Your application will crash only if you do something illegal for the rest of your system: if you try and access a virutal memory address that your program doesn't own, what happens is that your hardware will notice that, will inform your operating system, and it will kill your application with a segmentation fault: you accessed a memory segment you were not supposed to.
However if you access a random memory address (which is what you did: for sure a[40] is outside of your array a, but it could be wherever), you could access a valid memory cell (which is what happened to you).
This is an error: you'll likely overwrite some memory area your program owns, thus risking to break your program elsewhere, but the system cannot know if you accessed it by purpose or by mistake and won't kill you.
Programs written in managed languages (ie: programs that run in a protected environment checking anything) would notice your erroneous memory access, but C is not a managed language: you're free to do whatever you want (as soon as you don't create problems to the rest of the system).

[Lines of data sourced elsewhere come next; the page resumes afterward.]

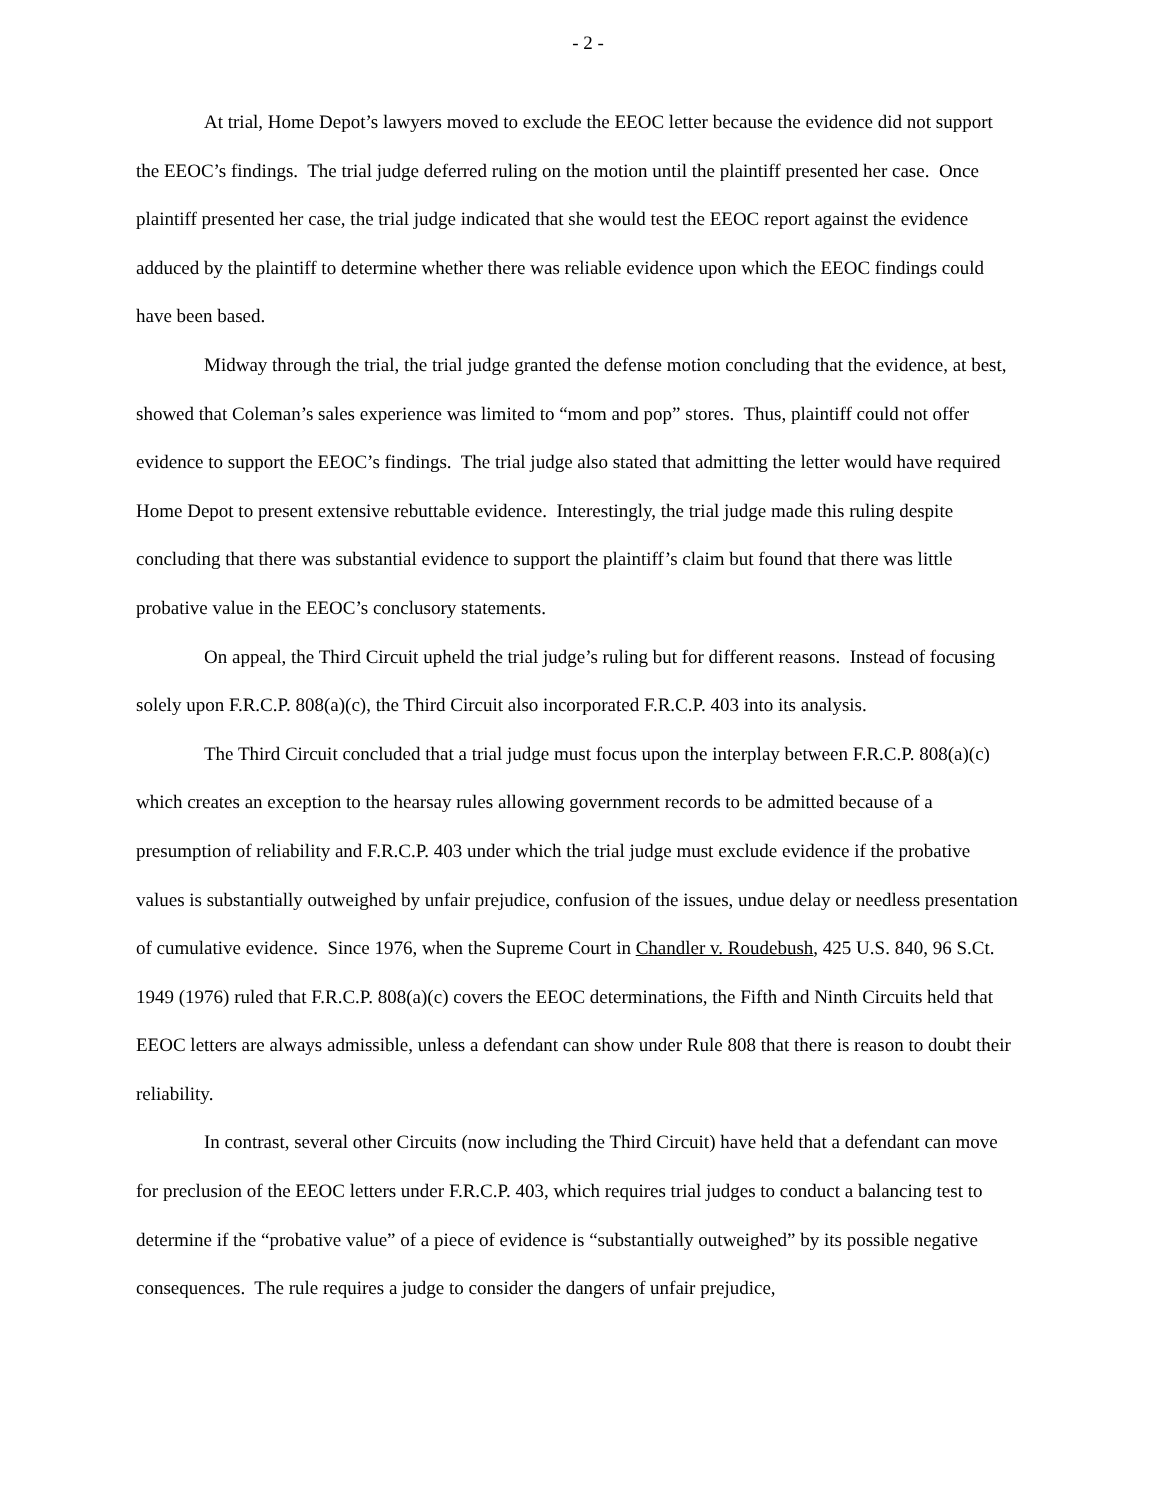- 2 -
At trial, Home Depot’s lawyers moved to exclude the EEOC letter because the evidence did not support the EEOC’s findings. The trial judge deferred ruling on the motion until the plaintiff presented her case. Once plaintiff presented her case, the trial judge indicated that she would test the EEOC report against the evidence adduced by the plaintiff to determine whether there was reliable evidence upon which the EEOC findings could have been based.
Midway through the trial, the trial judge granted the defense motion concluding that the evidence, at best, showed that Coleman’s sales experience was limited to “mom and pop” stores. Thus, plaintiff could not offer evidence to support the EEOC’s findings. The trial judge also stated that admitting the letter would have required Home Depot to present extensive rebuttable evidence. Interestingly, the trial judge made this ruling despite concluding that there was substantial evidence to support the plaintiff’s claim but found that there was little probative value in the EEOC’s conclusory statements.
On appeal, the Third Circuit upheld the trial judge’s ruling but for different reasons. Instead of focusing solely upon F.R.C.P. 808(a)(c), the Third Circuit also incorporated F.R.C.P. 403 into its analysis.
The Third Circuit concluded that a trial judge must focus upon the interplay between F.R.C.P. 808(a)(c) which creates an exception to the hearsay rules allowing government records to be admitted because of a presumption of reliability and F.R.C.P. 403 under which the trial judge must exclude evidence if the probative values is substantially outweighed by unfair prejudice, confusion of the issues, undue delay or needless presentation of cumulative evidence. Since 1976, when the Supreme Court in Chandler v. Roudebush, 425 U.S. 840, 96 S.Ct. 1949 (1976) ruled that F.R.C.P. 808(a)(c) covers the EEOC determinations, the Fifth and Ninth Circuits held that EEOC letters are always admissible, unless a defendant can show under Rule 808 that there is reason to doubt their reliability.
In contrast, several other Circuits (now including the Third Circuit) have held that a defendant can move for preclusion of the EEOC letters under F.R.C.P. 403, which requires trial judges to conduct a balancing test to determine if the “probative value” of a piece of evidence is “substantially outweighed” by its possible negative consequences. The rule requires a judge to consider the dangers of unfair prejudice,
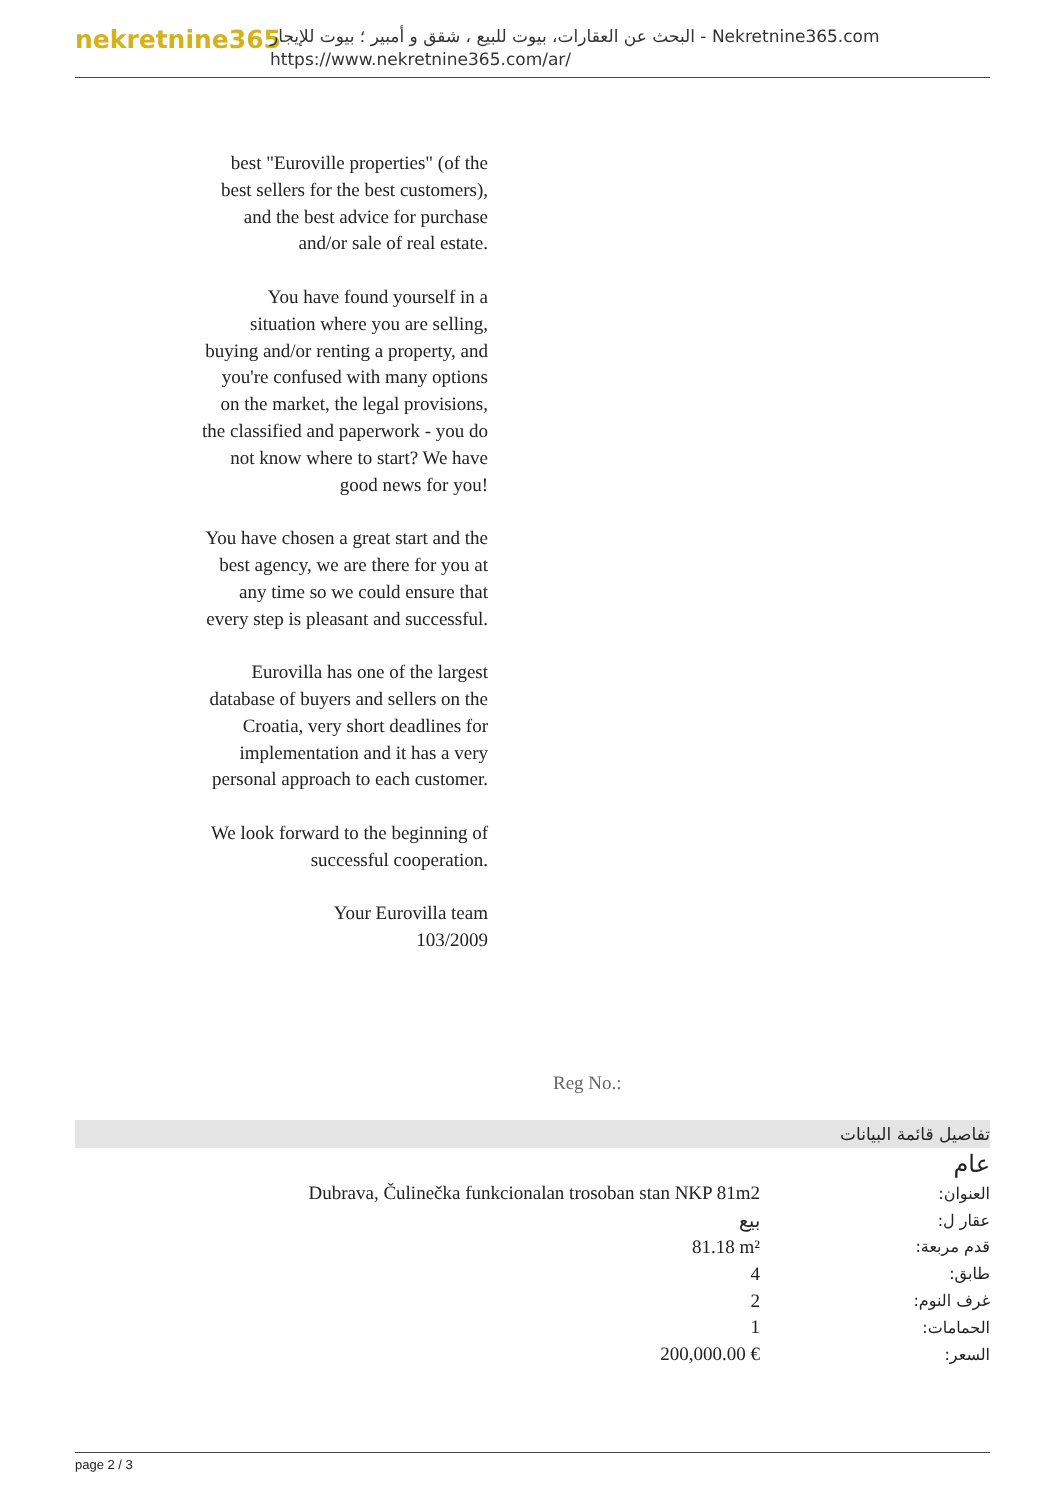nekretnine365
البحث عن العقارات، بيوت للبيع ، شقق و أمبير ؛ بيوت للإيجار - Nekretnine365.com
https://www.nekretnine365.com/ar/
best "Euroville properties" (of the best sellers for the best customers), and the best advice for purchase and/or sale of real estate.
You have found yourself in a situation where you are selling, buying and/or renting a property, and you're confused with many options on the market, the legal provisions, the classified and paperwork - you do not know where to start? We have good news for you!
You have chosen a great start and the best agency, we are there for you at any time so we could ensure that every step is pleasant and successful.
Eurovilla has one of the largest database of buyers and sellers on the Croatia, very short deadlines for implementation and it has a very personal approach to each customer.
We look forward to the beginning of successful cooperation.
Your Eurovilla team
103/2009
Reg No.:
تفاصيل قائمة البيانات
عام
| Dubrava, Čulinečka funkcionalan trosoban stan NKP 81m2 | العنوان: |
| بيع | عقار ل: |
| 81.18 m² | قدم مربعة: |
| 4 | طابق: |
| 2 | غرف النوم: |
| 1 | الحمامات: |
| 200,000.00 € | السعر: |
page 2 / 3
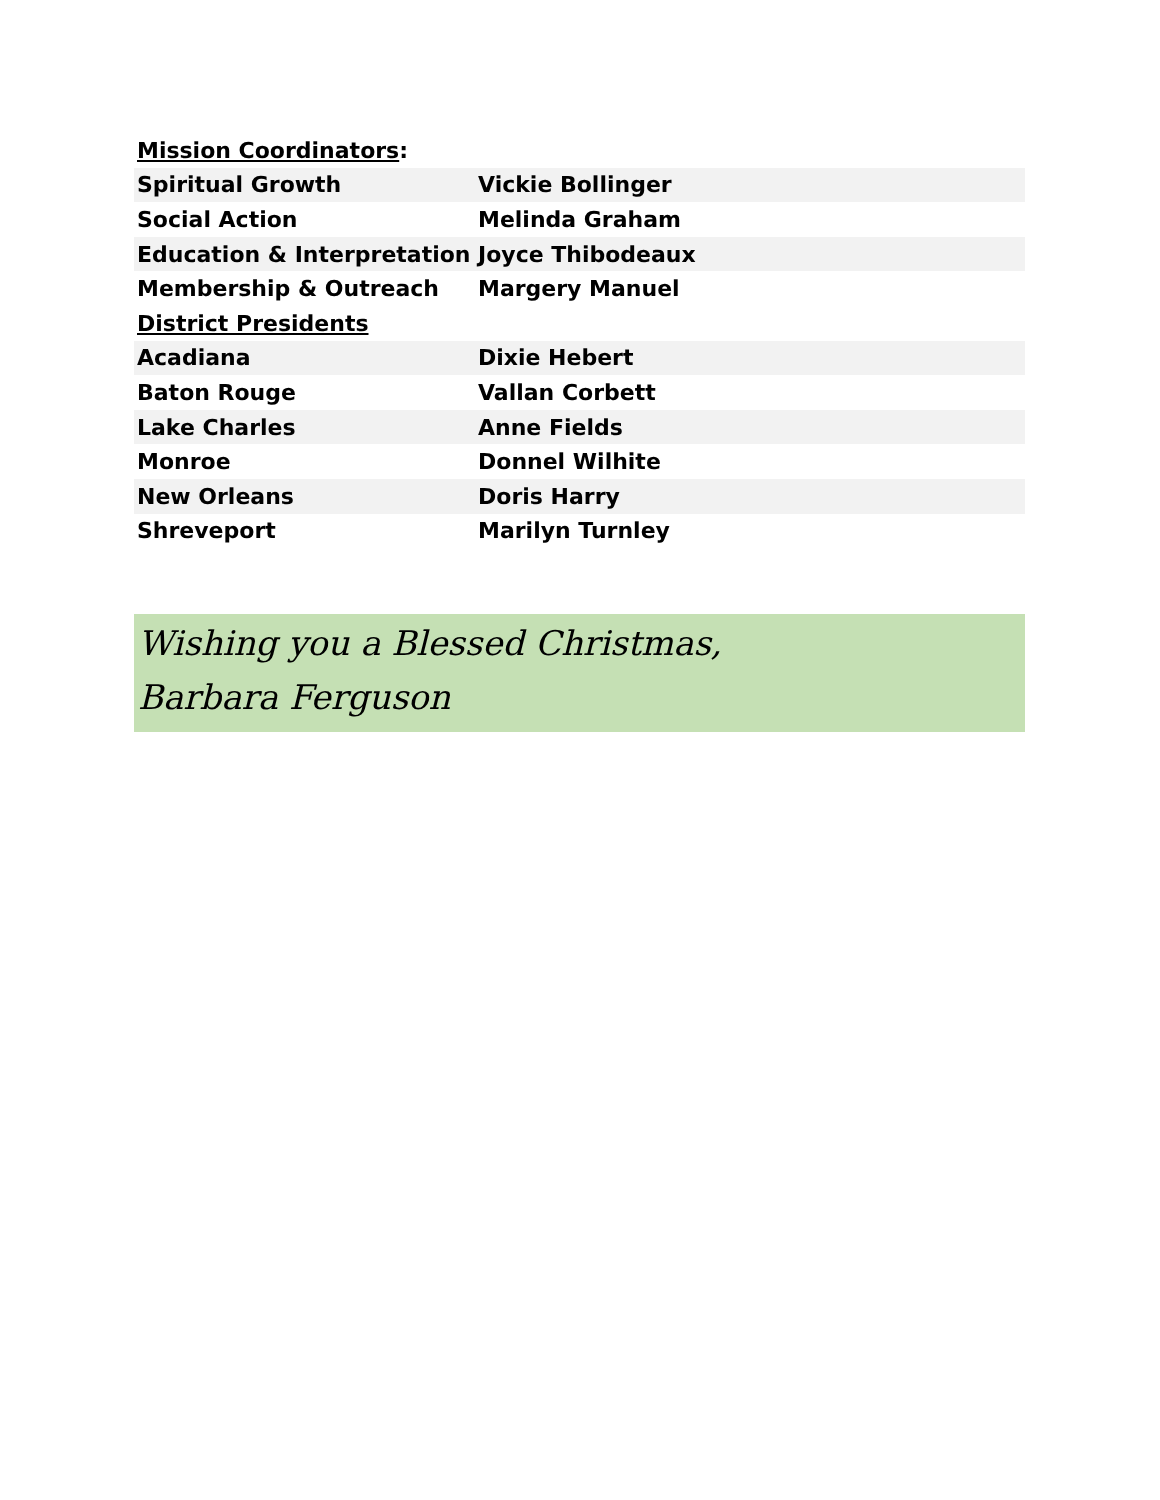| Mission Coordinators : | |
| Spiritual Growth | Vickie Bollinger |
| Social Action | Melinda Graham |
| Education & Interpretation | Joyce Thibodeaux |
| Membership & Outreach | Margery Manuel |
| District Presidents | |
| Acadiana | Dixie Hebert |
| Baton Rouge | Vallan Corbett |
| Lake Charles | Anne Fields |
| Monroe | Donnel Wilhite |
| New Orleans | Doris Harry |
| Shreveport | Marilyn Turnley |
Wishing you a Blessed Christmas,
Barbara Ferguson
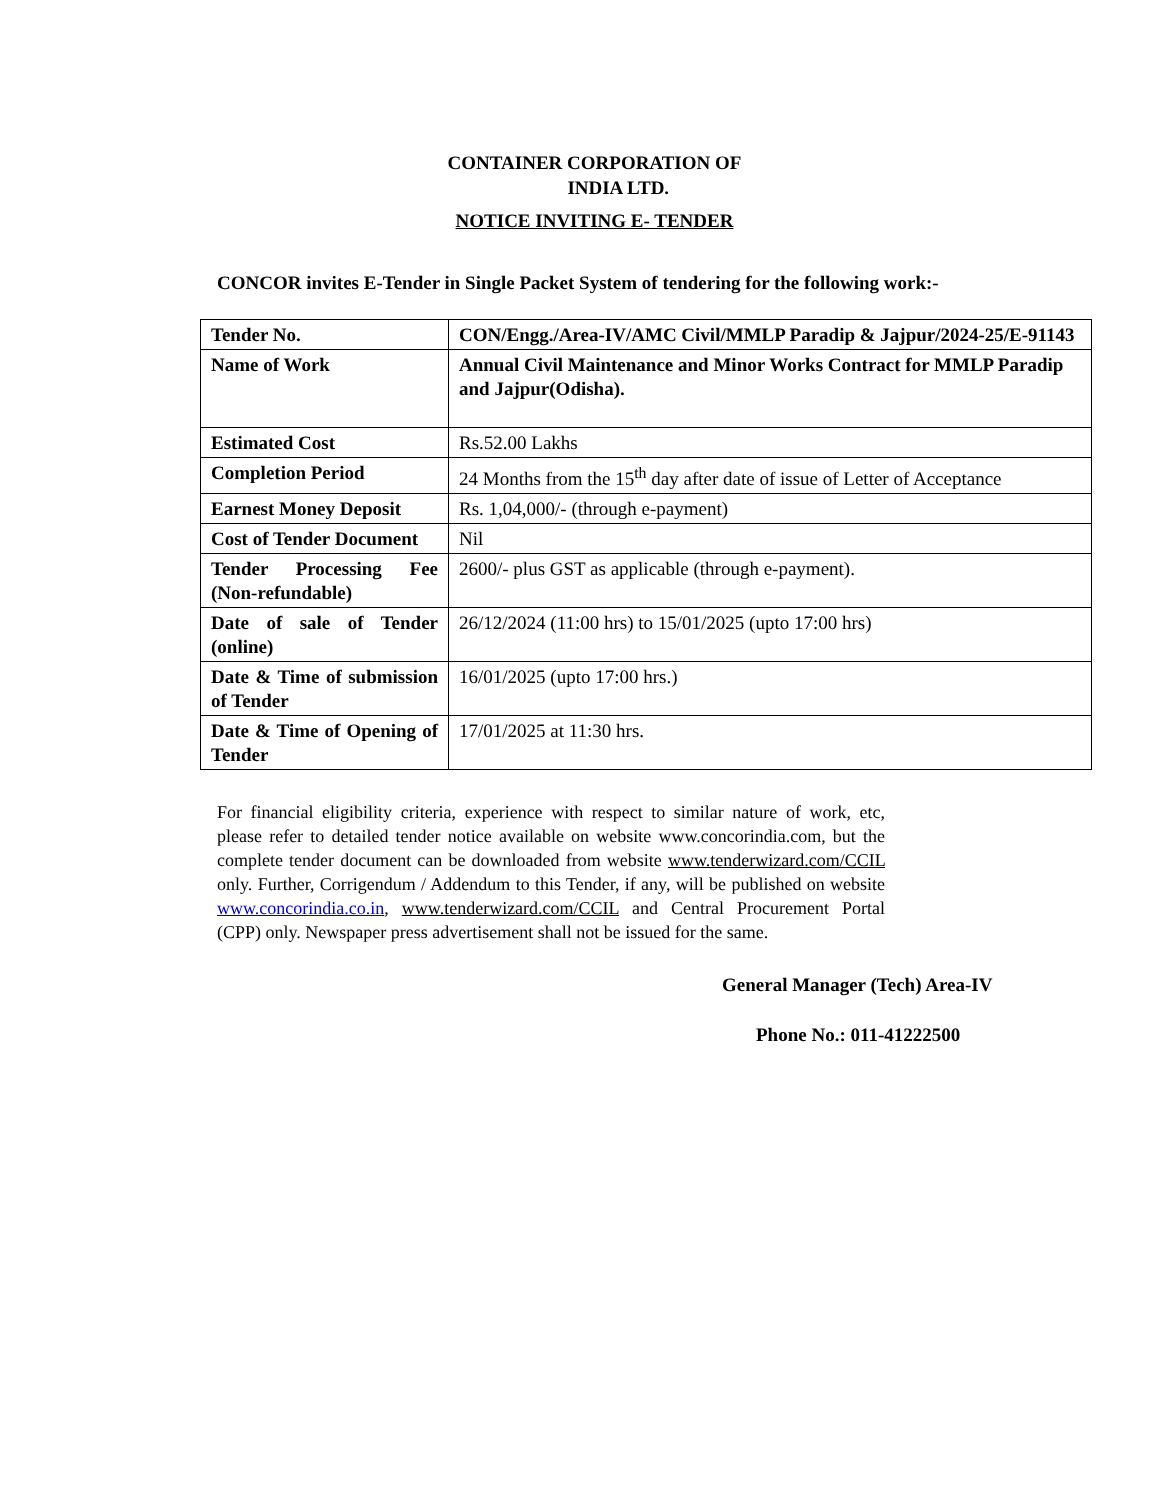CONTAINER CORPORATION OF
INDIA LTD.
NOTICE INVITING E- TENDER
CONCOR invites E-Tender in Single Packet System of tendering for the following work:-
| Tender No. | CON/Engg./Area-IV/AMC Civil/MMLP Paradip & Jajpur/2024-25/E-91143 |
| Name of Work | Annual Civil Maintenance and Minor Works Contract for MMLP Paradip and Jajpur(Odisha). |
| Estimated Cost | Rs.52.00 Lakhs |
| Completion Period | 24 Months from the 15<sup>th</sup> day after date of issue of Letter of Acceptance |
| Earnest Money Deposit | Rs. 1,04,000/- (through e-payment) |
| Cost of Tender Document | Nil |
| Tender Processing Fee (Non-refundable) | 2600/- plus GST as applicable (through e-payment). |
| Date of sale of Tender (online) | 26/12/2024 (11:00 hrs) to 15/01/2025 (upto 17:00 hrs) |
| Date & Time of submission of Tender | 16/01/2025 (upto 17:00 hrs.) |
| Date & Time of Opening of Tender | 17/01/2025 at 11:30 hrs. |
For financial eligibility criteria, experience with respect to similar nature of work, etc, please refer to detailed tender notice available on website www.concorindia.com, but the complete tender document can be downloaded from website www.tenderwizard.com/CCIL only. Further, Corrigendum / Addendum to this Tender, if any, will be published on website www.concorindia.co.in, www.tenderwizard.com/CCIL and Central Procurement Portal (CPP) only. Newspaper press advertisement shall not be issued for the same.
General Manager (Tech) Area-IV
Phone No.: 011-41222500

The reason line 2 works and doesn't throw a segfault is because in C/C++, arrays are pointers. So your array variable a points to some memory address e.g. 1004. The array syntax tells your program how many bytes down from the location of a to look for an array element.
This means that
printf("%p", a);
// prints out "1004"
and
printf("%p", a[0]);
// prints out "1004"
should print the same value.
However,
printf("%p", a[40]);
// prints out "1164"
returns the memory address that is sizeof(int) * 40 down from the address of a.
Yes, it will eventually be overwritten.
If you malloc the space, you should get a segfault (or at least I believe so), but when using an array without allocating space, you'll be able to overwrite memory for a while. It will crash eventually, possibly when the program does an array size check or maybe when you hit a memory block reserved for something else (not sure what's going on under the hood).
Funny thing is that, IIRC, efence won't catch this either :D.